Give back the lines below exactly, but do not include any pictures.
..............................
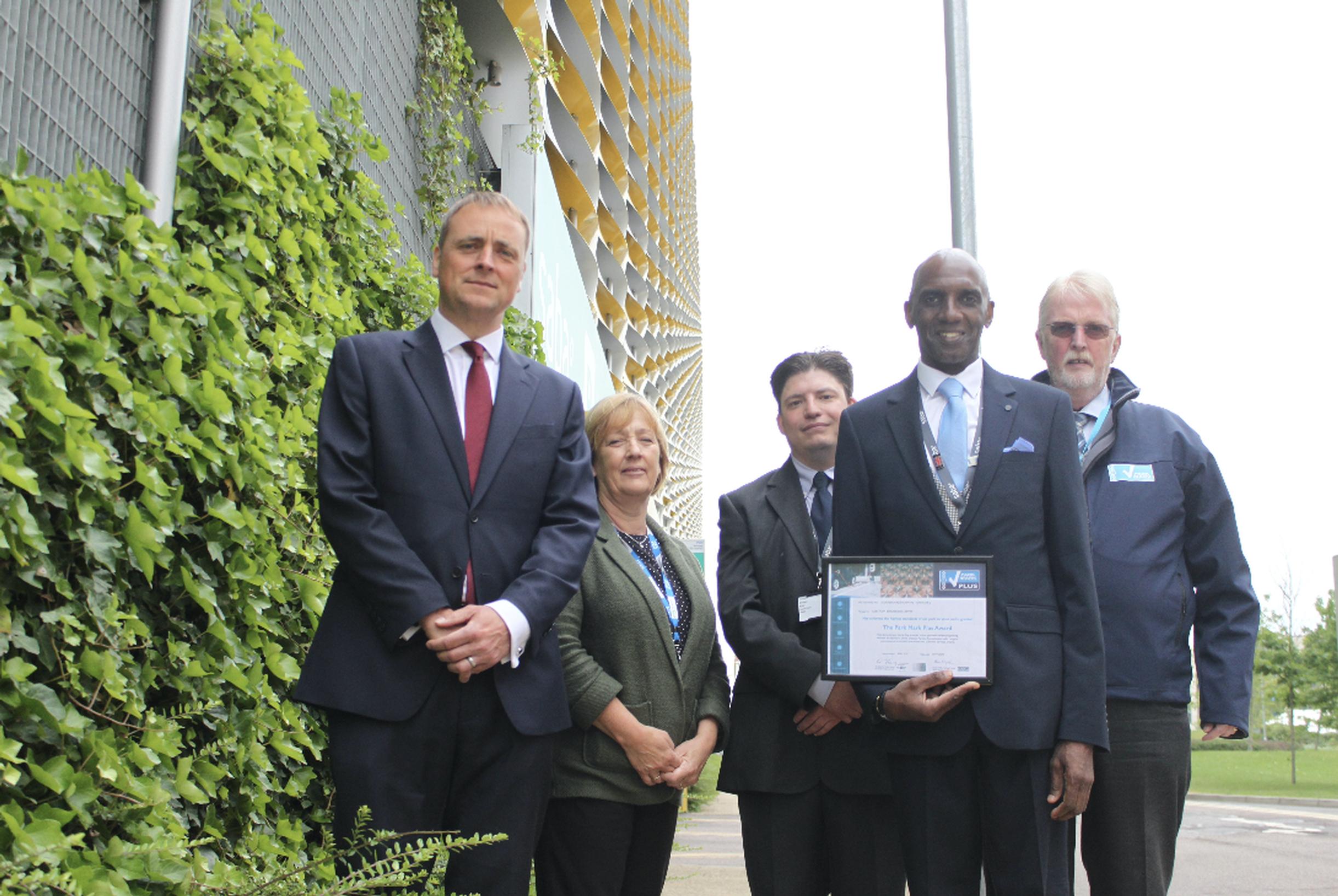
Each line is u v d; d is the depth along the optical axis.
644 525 3.78
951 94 6.25
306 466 3.65
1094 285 3.74
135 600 2.61
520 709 2.69
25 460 2.14
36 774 2.10
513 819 2.69
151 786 2.39
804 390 3.89
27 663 2.16
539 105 8.40
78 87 2.62
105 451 2.37
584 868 3.26
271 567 3.17
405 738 2.59
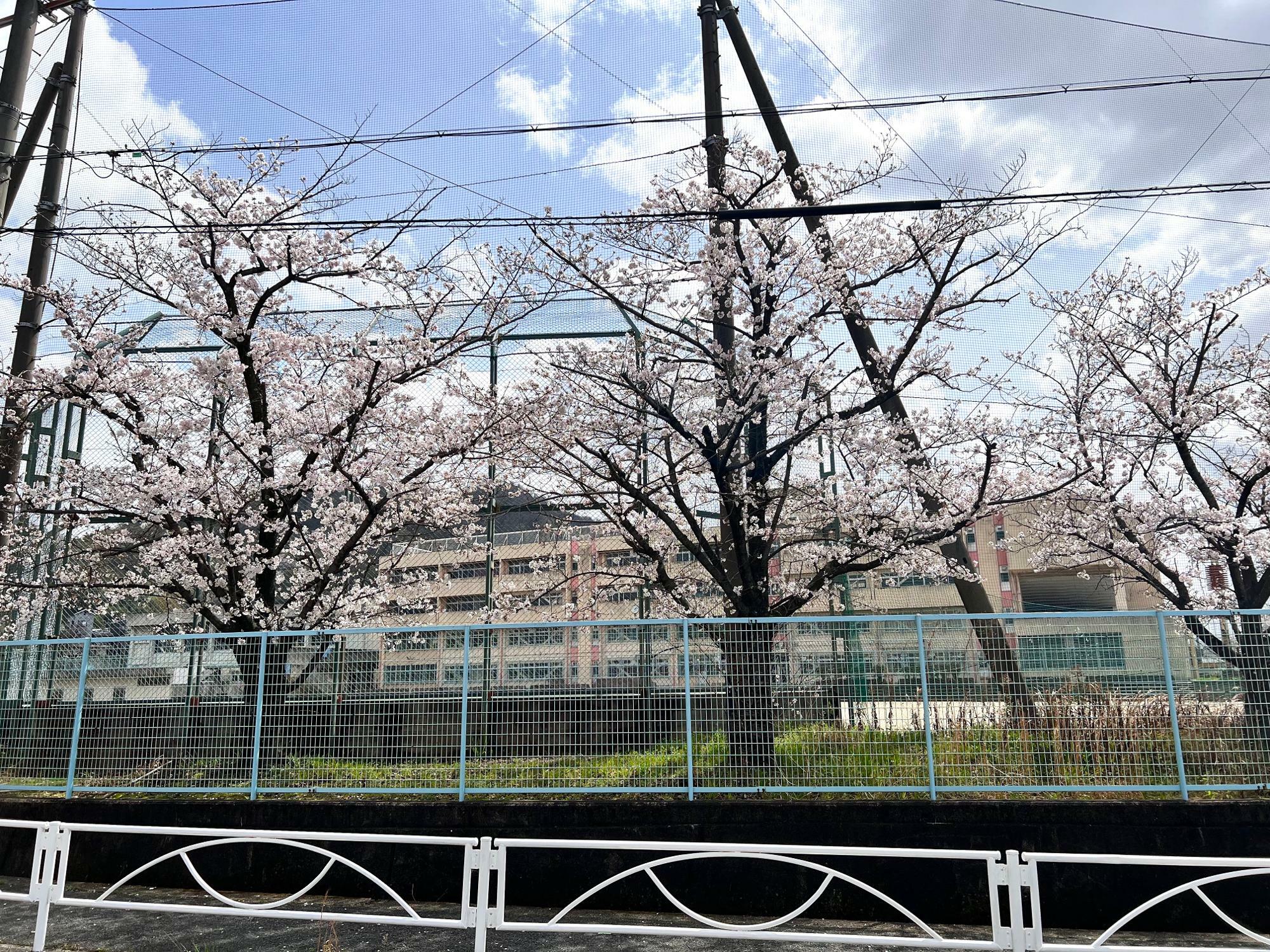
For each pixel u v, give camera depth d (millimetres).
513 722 8172
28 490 10797
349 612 11469
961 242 9883
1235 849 7020
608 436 10953
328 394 11055
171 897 7691
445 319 11984
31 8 11109
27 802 8555
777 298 10242
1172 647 7812
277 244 9891
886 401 10664
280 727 8469
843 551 9891
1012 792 7566
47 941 6320
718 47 11078
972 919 7020
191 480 10297
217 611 12336
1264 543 10383
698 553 9711
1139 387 11844
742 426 9969
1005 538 16109
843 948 6277
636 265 10797
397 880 7719
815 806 7406
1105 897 6980
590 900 7430
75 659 8984
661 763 7938
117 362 10789
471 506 12227
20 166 12047
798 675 7949
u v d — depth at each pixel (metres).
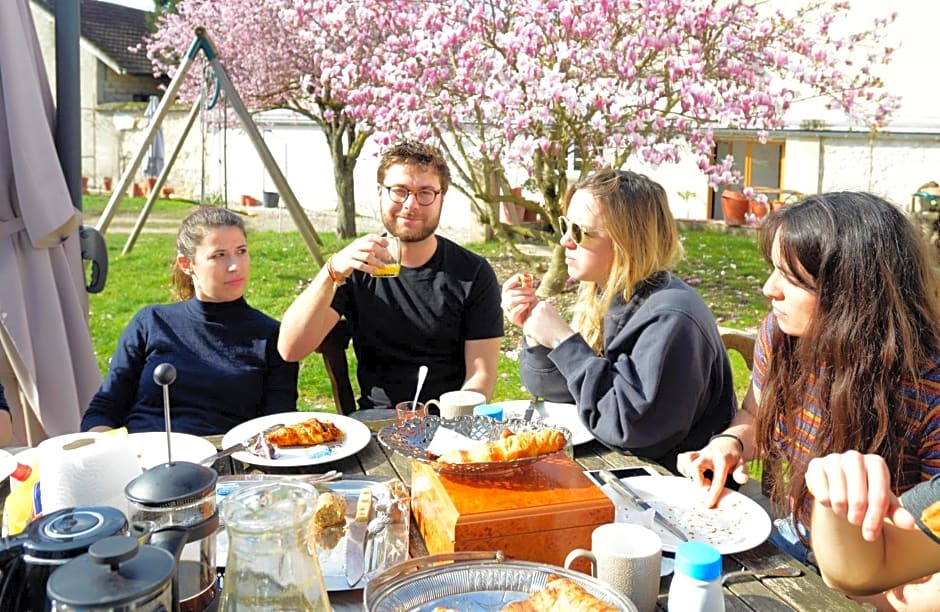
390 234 2.88
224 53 10.97
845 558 1.28
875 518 1.07
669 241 2.32
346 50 7.49
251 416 2.73
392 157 2.84
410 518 1.66
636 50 5.90
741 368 5.82
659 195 2.31
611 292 2.32
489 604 1.25
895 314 1.63
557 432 1.56
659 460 2.27
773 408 1.92
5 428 2.53
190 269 2.77
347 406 3.02
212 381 2.68
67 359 3.05
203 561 1.25
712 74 6.35
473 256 2.97
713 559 1.25
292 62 10.32
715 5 6.42
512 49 5.84
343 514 1.58
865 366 1.63
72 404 3.07
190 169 15.48
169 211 14.13
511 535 1.37
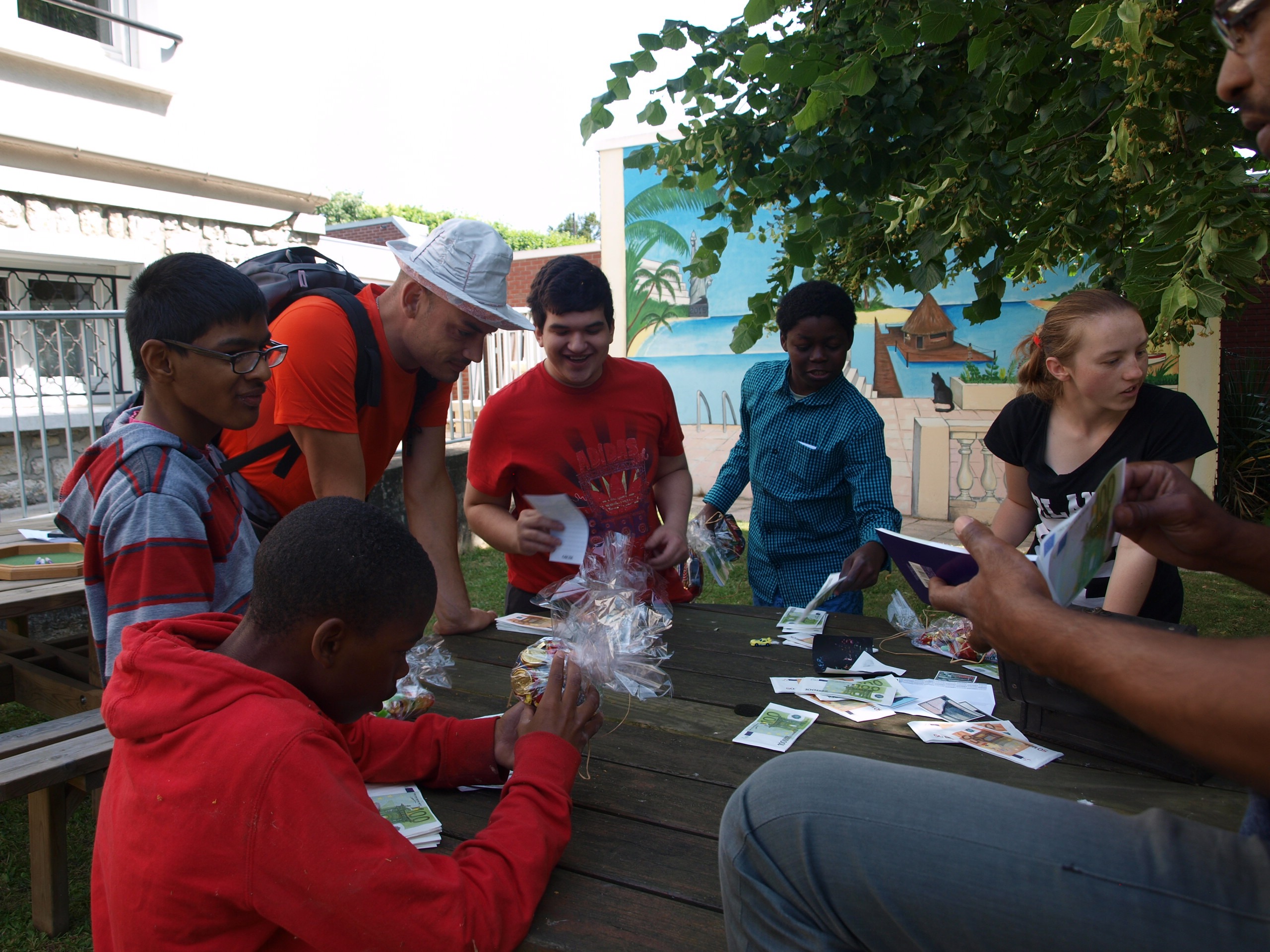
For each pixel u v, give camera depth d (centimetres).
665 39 349
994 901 87
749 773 163
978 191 283
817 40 325
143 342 154
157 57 638
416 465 256
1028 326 826
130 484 147
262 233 746
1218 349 770
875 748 170
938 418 863
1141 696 81
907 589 596
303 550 109
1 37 539
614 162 970
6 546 338
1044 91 316
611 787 157
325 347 203
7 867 283
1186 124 252
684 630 255
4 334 575
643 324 979
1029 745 169
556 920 119
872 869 93
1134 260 231
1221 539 126
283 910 98
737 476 338
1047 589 97
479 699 203
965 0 265
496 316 212
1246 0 82
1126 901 83
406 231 2236
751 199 391
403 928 100
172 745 103
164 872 100
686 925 118
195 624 121
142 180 639
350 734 155
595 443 257
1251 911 79
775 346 930
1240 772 76
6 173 555
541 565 275
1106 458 222
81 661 321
..............................
__Exercise answer__:
Each line is u v d; d is the depth along the optical axis.
644 525 3.78
951 94 6.25
306 466 3.65
1094 285 3.74
135 600 2.61
520 709 2.69
25 460 2.14
36 774 2.10
513 819 2.69
151 786 2.39
804 390 3.89
27 663 2.16
539 105 8.40
78 87 2.62
105 451 2.37
584 868 3.26
271 567 3.17
405 738 2.59
For each pixel u v, give camera depth d (millimetres).
513 722 8172
28 490 10797
349 612 11469
961 242 9883
1235 849 7020
608 436 10953
328 394 11055
171 897 7691
445 319 11984
31 8 11109
27 802 8555
777 298 10242
1172 647 7812
277 244 9891
886 401 10664
280 727 8469
843 551 9891
1012 792 7566
47 941 6320
718 47 11078
972 919 7020
191 480 10297
217 611 12336
1264 543 10383
698 553 9711
1139 387 11844
742 426 9969
1005 538 16109
843 948 6277
636 265 10797
397 880 7719
815 806 7406
1105 897 6980
590 900 7430
75 659 8984
661 763 7938
117 362 10789
471 506 12227
20 166 12047
798 675 7949
u v d — depth at each pixel (metres).
390 234 2.88
224 53 10.97
845 558 1.28
875 518 1.07
669 241 2.32
346 50 7.49
251 416 2.73
392 157 2.84
410 518 1.66
636 50 5.90
741 368 5.82
659 195 2.31
611 292 2.32
489 604 1.25
895 314 1.63
557 432 1.56
659 460 2.27
773 408 1.92
5 428 2.53
190 269 2.77
347 406 3.02
212 381 2.68
67 359 3.05
203 561 1.25
712 74 6.35
473 256 2.97
713 559 1.25
292 62 10.32
715 5 6.42
512 49 5.84
343 514 1.58
865 366 1.63
72 404 3.07
190 169 15.48
169 211 14.13
511 535 1.37
For each pixel u v, give camera depth d (centimetres).
665 39 349
994 901 87
749 773 163
978 191 283
817 40 325
143 342 154
157 57 638
416 465 256
1028 326 826
130 484 147
262 233 746
1218 349 770
875 748 170
938 418 863
1141 696 81
907 589 596
303 550 109
1 37 539
614 162 970
6 546 338
1044 91 316
611 787 157
325 347 203
7 867 283
1186 124 252
684 630 255
4 334 575
643 324 979
1029 745 169
556 920 119
872 869 93
1134 260 231
1221 539 126
283 910 98
737 476 338
1047 589 97
479 699 203
965 0 265
496 316 212
1246 0 82
1126 901 83
406 231 2236
751 199 391
403 928 100
172 745 103
164 872 100
686 925 118
195 624 121
142 180 639
350 734 155
595 443 257
1251 911 79
775 346 930
1240 772 76
6 173 555
541 565 275
1106 458 222
81 661 321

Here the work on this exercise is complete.